-- Opening Marker --

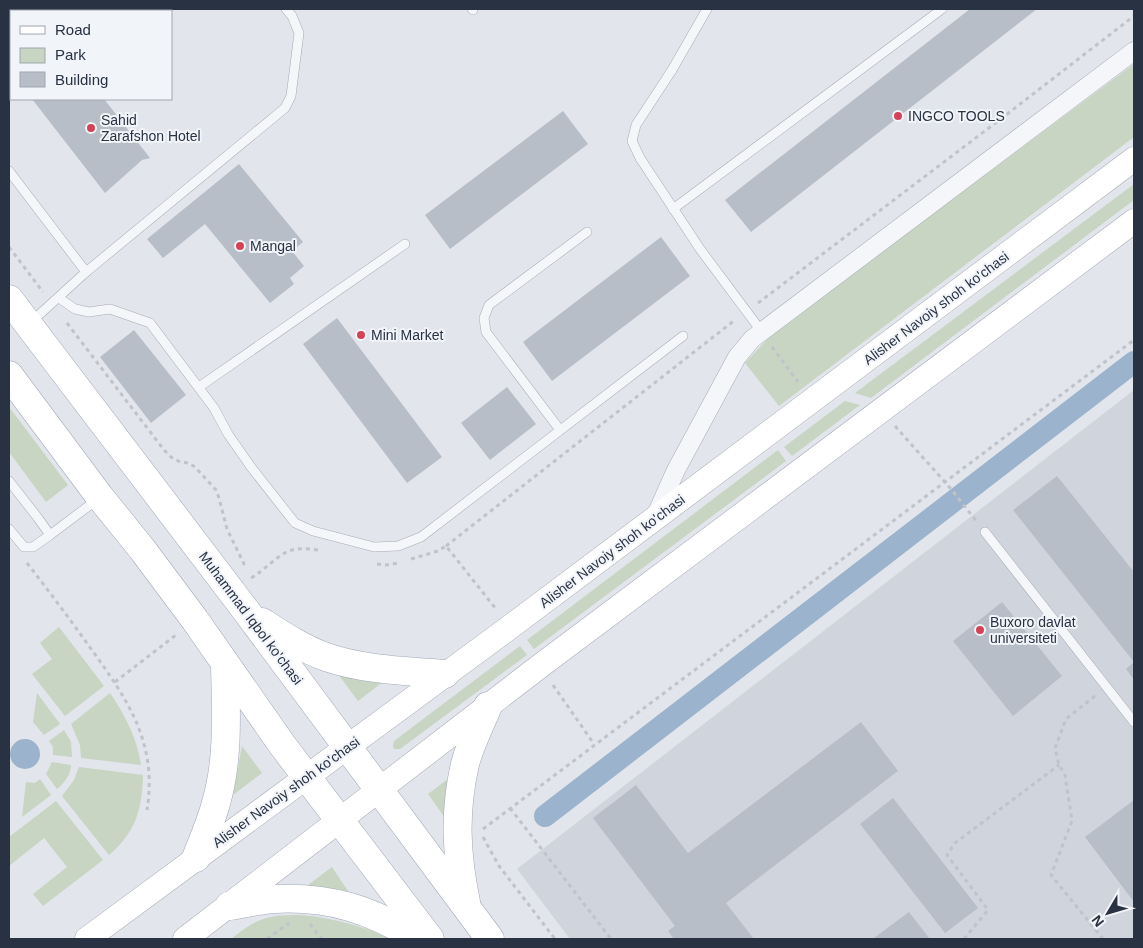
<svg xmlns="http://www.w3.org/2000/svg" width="1143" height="948" viewBox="0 0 1143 948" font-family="Helvetica,sans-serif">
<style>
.built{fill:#cfd4dd}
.green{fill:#c7d5c2}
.water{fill:#9bb3cc}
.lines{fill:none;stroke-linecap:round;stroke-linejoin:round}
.canal{stroke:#9bb3cc;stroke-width:22}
.building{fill:#b8bec8}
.lane-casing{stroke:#a7acb5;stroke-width:10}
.street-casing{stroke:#a7acb5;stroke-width:19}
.secondary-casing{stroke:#a7acb5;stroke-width:25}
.primary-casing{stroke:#a0a9b7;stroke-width:29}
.path{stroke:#c0c3ca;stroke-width:3;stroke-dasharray:4 4;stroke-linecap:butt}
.lane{stroke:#f5f6f9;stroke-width:9}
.street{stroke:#f5f6f9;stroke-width:18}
.secondary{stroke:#fff;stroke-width:24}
.primary{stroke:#fff;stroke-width:28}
.poi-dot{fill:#d44258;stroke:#f1f4f8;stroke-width:2}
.labels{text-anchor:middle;stroke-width:4;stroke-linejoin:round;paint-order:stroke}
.poi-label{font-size:14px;fill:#293243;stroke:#f1f4f8;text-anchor:start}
.street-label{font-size:14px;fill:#293243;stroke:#f1f4f8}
</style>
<rect width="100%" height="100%" fill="#e2e5eb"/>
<path class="built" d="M1134,390V939H570L517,869Z"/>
<g class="green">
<path d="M1134,64V137L779,406L745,363L775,331Z"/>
<path d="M1134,184V200L871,398L855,393Z"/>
<path d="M845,401L860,405L792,456L784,447Z"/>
<path d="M9,407L68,485L46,502L9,452Z"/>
<path d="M778,450L786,461L534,649L527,640Z"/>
<path d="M59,627L104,686L65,716L32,674L52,659L40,643Z"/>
<path d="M520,646L527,655L400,749H394L393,746L394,741Z"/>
<path d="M338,674L384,681L358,701Z"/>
<path d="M37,693L60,724L44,735L33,722Z"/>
<path d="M110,693C125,715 137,738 141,765L81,758L80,745L71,724Z"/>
<path d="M64,730L71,742L72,757L53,755V747L49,741Z"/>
<path d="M242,746L262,773L233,795Z"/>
<path d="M52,762L71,765C70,776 65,782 57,789L46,774Z"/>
<path d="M79,767L143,775C142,809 136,832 109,855L62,796L74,780Z"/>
<path d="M452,776L446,819L428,794Z"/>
<path d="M40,779L51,795L22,817L26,782L35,783Z"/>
<path d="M56,801L103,860L43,906L33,894L67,867L44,838L9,866V837Z"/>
<path d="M332,867L350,894L304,888Z"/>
<path d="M300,915C332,918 361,925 390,939H231C258,918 266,915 300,915Z"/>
</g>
<circle class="water" cx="25" cy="754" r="15"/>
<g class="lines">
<path class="canal" d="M545,816L1134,362"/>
</g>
<g class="building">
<path d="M9,9H22L24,11H11V79L9,81Z"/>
<path d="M76,9H143L145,11H78Z"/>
<path d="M970,9H1037L751,232L725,200Z"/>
<path d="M32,99H104L150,158L142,160L105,193Z"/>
<path d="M563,111L588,144L450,249L425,215Z"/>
<path d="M239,164L303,242L292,251L304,266L290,278L294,284L270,303L205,224L163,258L147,239Z"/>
<path d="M661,237L690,276L552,381L523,342Z"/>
<path d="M337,318L442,457L407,483L303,344Z"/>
<path d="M134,330L186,395L151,423L100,357Z"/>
<path d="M507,387L536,424L490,460L461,423Z"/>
<path d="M1057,476L1134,572V680L1126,669L1134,662L1013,510Z"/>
<path d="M1002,602L1062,676L1013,716L953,641Z"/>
<path d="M861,722L898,771L726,903L754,939H674L668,931L675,926L593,818L636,785L688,853Z"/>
<path d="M893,798L978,908L945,933L860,824Z"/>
<path d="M1134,800V902L1085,837Z"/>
<path d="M909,912L930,939H875L874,938Z"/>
</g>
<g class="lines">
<defs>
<g id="lane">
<path d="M472,9L473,10"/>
<path d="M707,9L672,70L636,125L632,141L640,158L700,249L762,332"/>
<path d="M9,171L86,272"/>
<path d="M673,209L942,9"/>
<path d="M59,298L75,309L89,312L110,309L150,323L214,408L228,434L251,467L295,523L313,531L374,547L398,546L421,537L683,336"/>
<path d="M30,323L86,272L285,108L291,96L299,33L292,16L286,9"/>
<path d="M199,387L405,244"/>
<path d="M560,430L486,332L484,318L489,305L587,232"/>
<path d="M9,481L38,518L50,535L98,499"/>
<path d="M9,529L24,547H33L50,535"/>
<path d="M985,532L1134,722"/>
</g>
<path id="street" d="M655,517L676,470L737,357L752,339L1134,51"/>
<g id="secondary">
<path d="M87,939L510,627L1134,159"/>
<path d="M185,939L540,666L1134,221"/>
</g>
<g id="primary">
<path d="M9,299L247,612L490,939"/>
<path d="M9,375L100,497L142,549L195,620L283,746L430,939"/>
<path d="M262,622C282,635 303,649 326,657C364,670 405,671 445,674"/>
<path d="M196,858C203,840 211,822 216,803C229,759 226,710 225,664"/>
<path d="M466,902C456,854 454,812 465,764C470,745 480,725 488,706"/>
<path d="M229,906C244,904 259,900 274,899C331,896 371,910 419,939"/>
</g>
</defs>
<use href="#lane" class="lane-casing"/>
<use href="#street" class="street-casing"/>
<use href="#secondary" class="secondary-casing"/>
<use href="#primary" class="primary-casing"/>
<g class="path">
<path d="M9,247L43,292"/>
<path d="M758,303L1002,118L1134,16"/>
<path d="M67,323L164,450L171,457L180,462L189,463L195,467L216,490L219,498L227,529L245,566"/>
<path d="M772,347L798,382"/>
<path d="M895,426L951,489L977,522"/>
<path d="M446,546L735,320"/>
<path d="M411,559L438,551L446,546L496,609"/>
<path d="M27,563C48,590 69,618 89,646C127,699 158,742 147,810"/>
<path d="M377,564L386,565L398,563"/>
<path d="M251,578C280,560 282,542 322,551"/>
<path d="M115,682L176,635"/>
<path d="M553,685L594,744"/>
<path d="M1095,696L1066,719L1055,748L1059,765L1065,775L1072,821L1051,875L1103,939"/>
<path d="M510,808L611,939"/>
<path d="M483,829L1134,340"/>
<path d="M483,837L499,866L555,939"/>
<path d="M310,924L322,939"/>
<path d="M267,939L289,923"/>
<path d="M964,939L988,910L947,855L955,843L1059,765"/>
</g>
<use href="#lane" class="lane"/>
<use href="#street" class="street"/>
<use href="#secondary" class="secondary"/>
<use href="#primary" class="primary"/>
</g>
<g class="poi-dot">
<circle cx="898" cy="116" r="5"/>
<circle cx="91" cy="128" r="5"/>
<circle cx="240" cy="246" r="5"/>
<circle cx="361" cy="335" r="5"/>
<circle cx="980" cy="630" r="5"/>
</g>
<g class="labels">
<g class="poi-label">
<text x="908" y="121">INGCO TOOLS</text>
<text x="101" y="125">Sahid<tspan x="101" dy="16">Zarafshon Hotel</tspan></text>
<text x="250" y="251">Mangal</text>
<text x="371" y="340">Mini Market</text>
<text x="990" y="627">Buxoro davlat<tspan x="990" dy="16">universiteti</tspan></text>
</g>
<g class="street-label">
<text transform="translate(936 308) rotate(-37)" y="5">Alisher Navoiy shoh ko'chasi</text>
<text transform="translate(612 551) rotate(-37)" y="5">Alisher Navoiy shoh ko'chasi</text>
<text transform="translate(251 618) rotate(53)" y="5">Muhammad Iqbol ko'chasi</text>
<text transform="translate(286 792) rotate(-36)" y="5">Alisher Navoiy shoh ko'chasi</text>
</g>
</g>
<rect width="1143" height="948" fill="none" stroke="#293243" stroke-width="20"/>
<rect x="10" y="10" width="162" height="90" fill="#f1f4f8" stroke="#a1a6b0"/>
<rect x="20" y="26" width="25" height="8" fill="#ffffff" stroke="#a1a6b0"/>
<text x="55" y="35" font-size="15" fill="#293243">Road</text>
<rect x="20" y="48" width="25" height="15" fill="#c7d5c2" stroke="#a1a6b0"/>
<text x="55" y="60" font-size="15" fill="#293243">Park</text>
<rect x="20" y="72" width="25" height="15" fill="#b8bec8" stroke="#a1a6b0"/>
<text x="55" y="85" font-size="15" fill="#293243">Building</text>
<g transform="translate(1108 913) rotate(232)" stroke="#f1f4f8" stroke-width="4" paint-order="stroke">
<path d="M0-4L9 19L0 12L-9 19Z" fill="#293243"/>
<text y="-8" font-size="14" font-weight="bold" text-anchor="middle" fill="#293243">N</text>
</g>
</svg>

-- Closing Marker --

- [Problem to work on]
Where does the word "linecap" show up in the material? Copy out each line that has it.

- [Answer space]
.lines{fill:none;stroke-linecap:round;stroke-linejoin:round}
.path{stroke:#c0c3ca;stroke-width:3;stroke-dasharray:4 4;stroke-linecap:butt}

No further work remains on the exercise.